*WHAT YOU SHOULD DO*
The reply should hold every line of the data below, unchanged, and none of the pictures.

━━━━━ RAW DATA

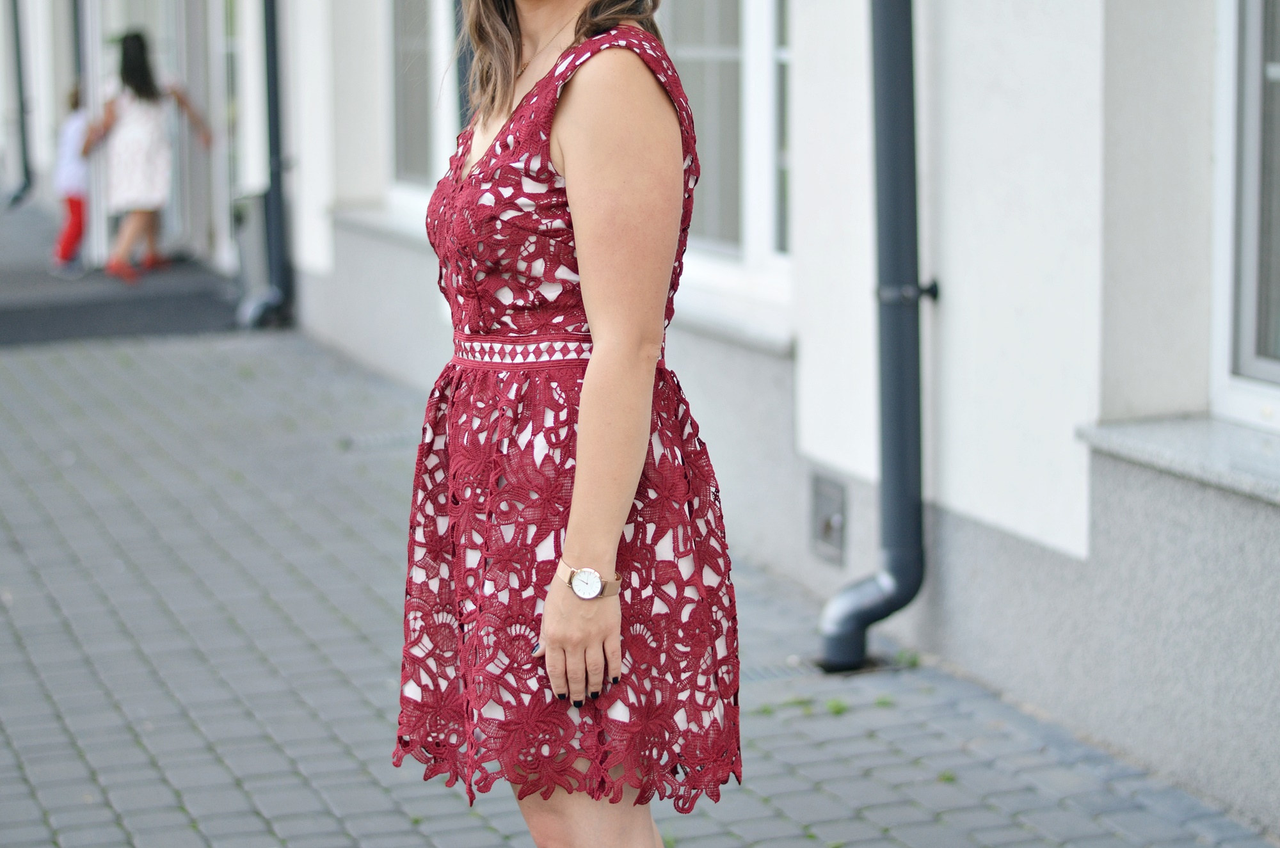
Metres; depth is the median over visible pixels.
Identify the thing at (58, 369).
pavement
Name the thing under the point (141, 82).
woman
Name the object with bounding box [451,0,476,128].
drainpipe
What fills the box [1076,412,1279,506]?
window sill
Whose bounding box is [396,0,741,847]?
woman
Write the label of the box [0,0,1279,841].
building
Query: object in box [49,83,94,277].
child
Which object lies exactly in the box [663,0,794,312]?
window
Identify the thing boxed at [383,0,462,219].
window
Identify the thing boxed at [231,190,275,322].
trash bin
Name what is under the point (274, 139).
drainpipe
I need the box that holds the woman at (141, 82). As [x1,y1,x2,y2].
[81,29,213,284]
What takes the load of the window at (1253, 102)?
in the building
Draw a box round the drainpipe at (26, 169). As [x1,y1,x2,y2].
[1,0,35,209]
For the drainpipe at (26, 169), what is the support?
attached to the building
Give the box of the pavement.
[0,300,1279,847]
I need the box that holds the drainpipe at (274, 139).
[238,0,293,328]
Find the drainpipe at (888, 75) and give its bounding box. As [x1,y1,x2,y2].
[818,0,935,675]
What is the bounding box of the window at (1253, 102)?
[1209,0,1279,430]
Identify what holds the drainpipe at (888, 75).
attached to the building

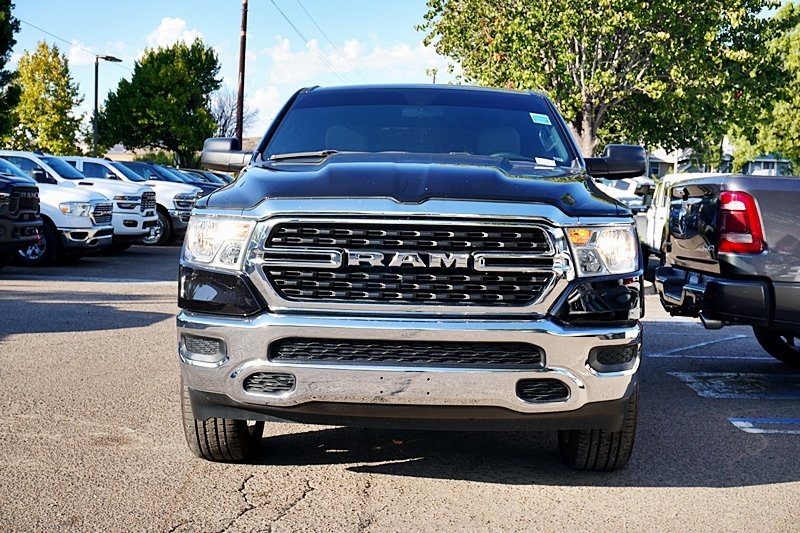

━━━━━━━━━━

*COMPLETED TASK*
Metres; depth is the median over visible pixels.
Identify the thing at (58, 369).
pavement
Name the thing under the point (141, 82).
woman
Name the object with bounding box [451,0,476,128].
drainpipe
What fills the box [1076,412,1279,506]?
window sill
Whose bounding box is [396,0,741,847]?
woman
Write the label of the box [0,0,1279,841].
building
Query: object in box [49,83,94,277].
child
Which object lies exactly in the box [663,0,794,312]?
window
Identify the thing boxed at [383,0,462,219].
window
Identify the thing boxed at [231,190,275,322].
trash bin
Name what is under the point (274, 139).
drainpipe
I need the box that holds the woman at (141, 82). As [x1,y1,x2,y2].
[81,29,213,284]
What takes the load of the window at (1253, 102)?
in the building
Draw a box round the drainpipe at (26, 169). As [x1,y1,x2,y2].
[1,0,35,209]
For the drainpipe at (26, 169), what is the support?
attached to the building
Give the box of the pavement.
[0,300,1279,847]
I need the box that holds the drainpipe at (274, 139).
[238,0,293,328]
Find the drainpipe at (888, 75) and give its bounding box. As [x1,y1,x2,y2].
[818,0,935,675]
What is the bounding box of the window at (1253, 102)?
[1209,0,1279,430]
Identify what holds the drainpipe at (888, 75).
attached to the building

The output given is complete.